下载Morningstar网页进行抓屏 [英] downloading morningstar webpages for screenscraping

查看:95
本文介绍了下载Morningstar网页进行抓屏的处理方法,对大家解决问题具有一定的参考价值,需要的朋友们下面随着小编来一起学习吧!

问题描述

我希望能够屏蔽Morningstar网页。晨星提供有关我经常查看但在其他地方找不到的共同基金的信息,即

I'd like to be able to screenscrape Morningstar webpages. Morningstar provides information about a mutual fund that I routinely look up but haven't been able to find elsewhere, ie


  1. 与基准相比的总收益

  2. 与同业相比的总回报

  3. 百分等级

这里有个例子: morningstar示例

作为抓屏的序幕,我需要能够下载具有所需内容的网页。不幸的是,当我尝试使用Java SE6或wget检索上面的示例链接时,我只得到了html的一部分(没有显示总回报数字的表)。如果使用浏览器(Chrome),则将页面另存为html时,会得到相同的结果。我注意到,如果使用浏览器保存完整的页面(html,js,css和其他所有内容),则下载的html确实包含有趣的信息。

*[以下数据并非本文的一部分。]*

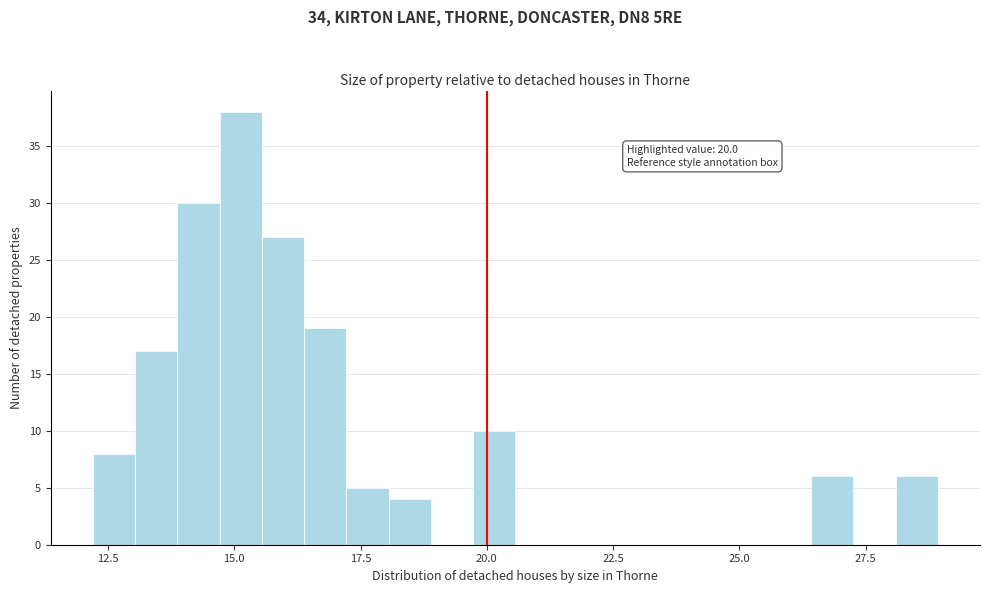

Read against the x-axis, roughly where is the centre of the tallest bar?

15.0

As a prelude to screenscraping, I need to be able to download the webpage with the desired content. Unfortunately, when I try using Java SE6 or wget to retrieve the above example link, I only get a portion of the html (the tables displaying the total return figures are absent). I get the same result, if I use my browser (Chrome), to save the page as html only. I notice that if I use my browser to save the complete page (html, js, css, and everything else) the downloaded html does contain the interesting information.

我有两个问题:


  1. 如何以编程方式下载整个html文件?尽管我使用Java编写了该程序,但我不介意调用外部工具。

  2. 为什么我前面提到的尝试没有产生我期望的HTML?

谢谢。

作为旁注,我将Yahoo Finance和YQL / datatables视为替代方案,但Yahoo Finance没有提供百分位排名。如果您查看共同基金的表现,就会看到排名的N / A值。 Yahoo Finance示例。不幸的是,这将无法使用YQL /数据表。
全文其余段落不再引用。